:: Aim of the task ::
Report only the number of lines in the records that contain the word "melléklet".

##############################

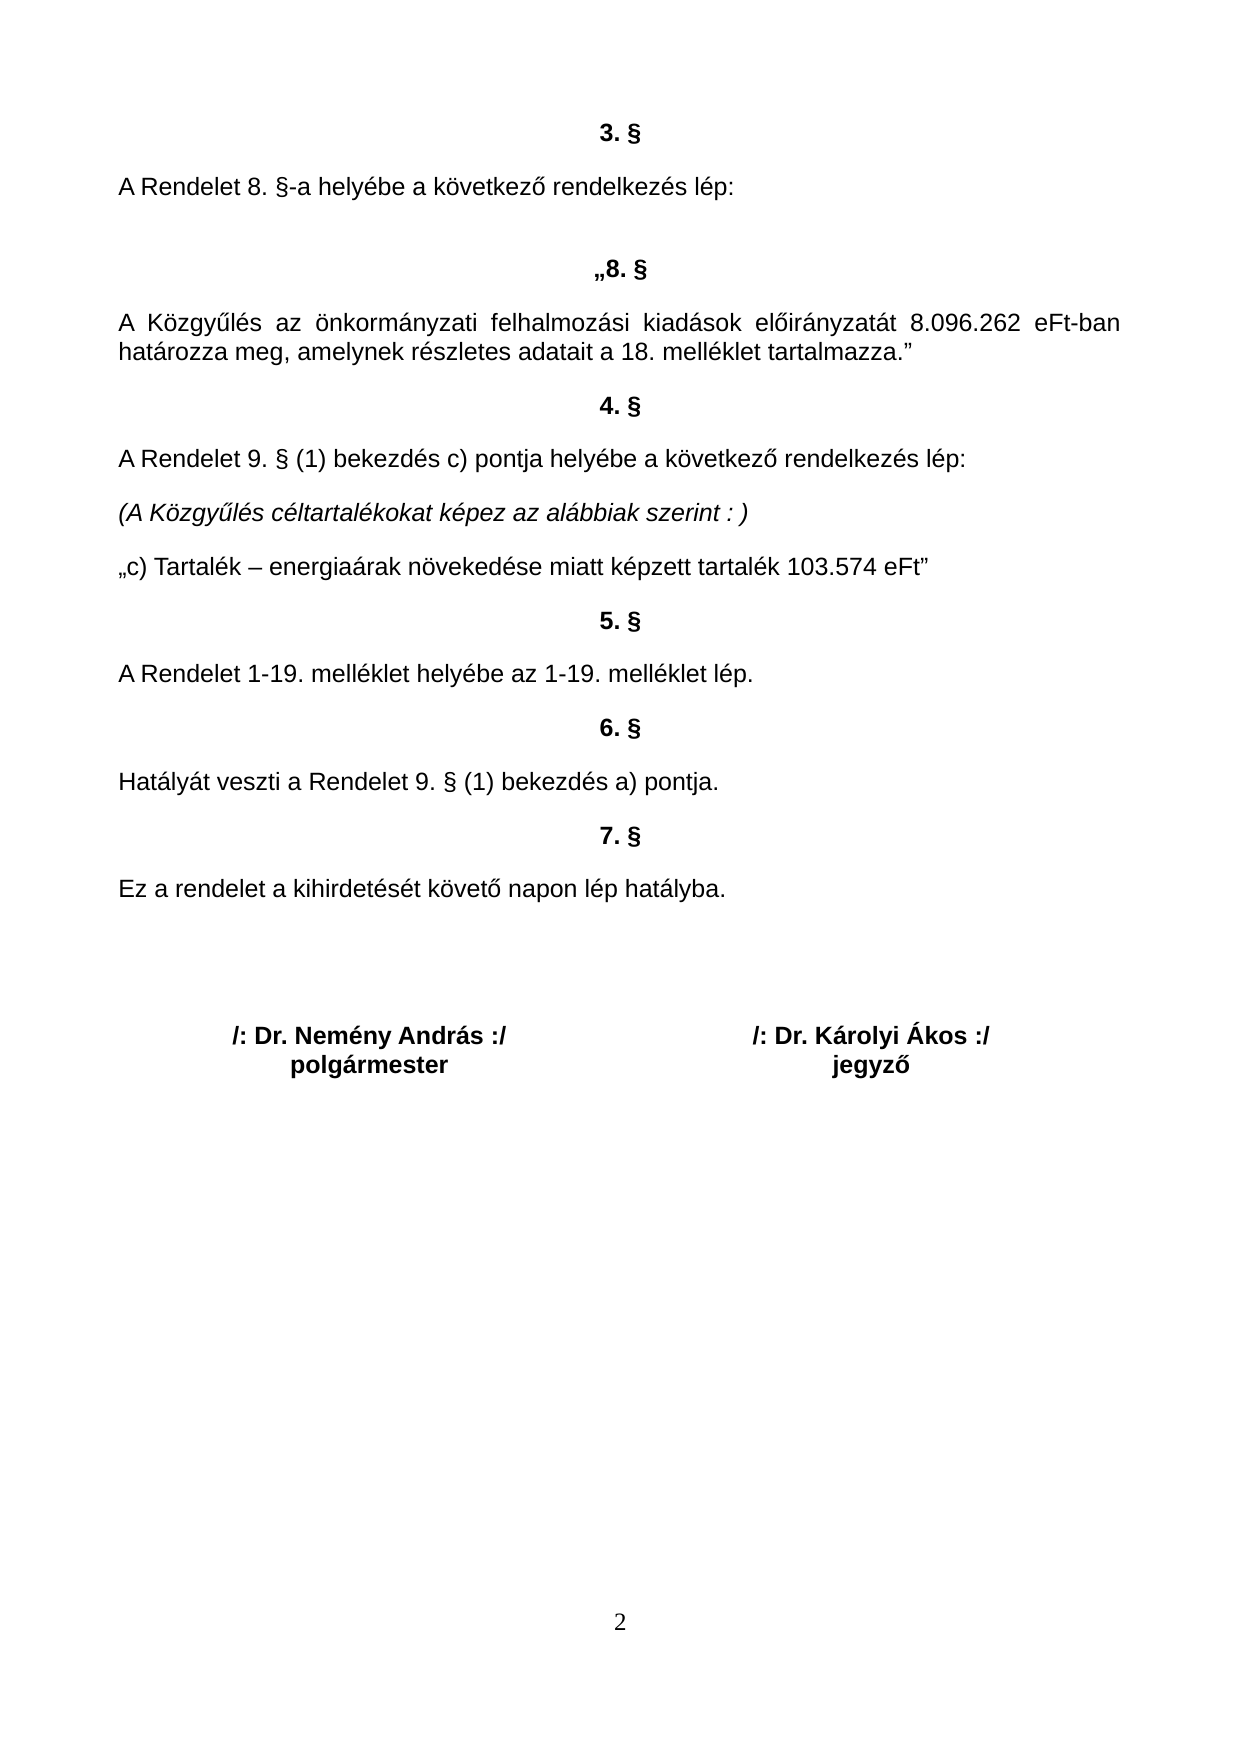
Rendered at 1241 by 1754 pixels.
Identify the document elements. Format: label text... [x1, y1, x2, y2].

text A Rendelet 9. § (1) bekezdés c) pontja helyébe a következő rendelkezés lép: [118, 444, 1122, 473]
text Hatályát veszti a Rendelet 9. § (1) bekezdés a) pontja. [118, 767, 1122, 796]
text 5. § [118, 606, 1122, 634]
text A Közgyűlés az önkormányzati felhalmozási kiadások előirányzatát 8.096.262 eFt-ban határozza meg, amelynek részletes adatait a 18. melléklet tartalmazza.” [118, 308, 1122, 366]
text Ez a rendelet a kihirdetését követő napon lép hatályba. [118, 874, 1122, 903]
text 3. § [118, 118, 1122, 147]
text A Rendelet 1-19. melléklet helyébe az 1-19. melléklet lép. [118, 659, 1122, 688]
text A Rendelet 8. §-a helyébe a következő rendelkezés lép: [118, 172, 1122, 201]
text 4. § [118, 391, 1122, 419]
table_header /: Dr. Károlyi Ákos :/ jegyző [620, 1018, 1122, 1081]
text „c) Tartalék – energiaárak növekedése miatt képzett tartalék 103.574 eFt” [118, 552, 1122, 581]
text 7. § [118, 821, 1122, 849]
table_header /: Dr. Nemény András :/ polgármester [118, 1018, 620, 1081]
text „8. § [118, 254, 1122, 283]
text 6. § [118, 713, 1122, 742]
text (A Közgyűlés céltartalékokat képez az alábbiak szerint : ) [118, 498, 1122, 527]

##############################

:: Response to this exercise ::
2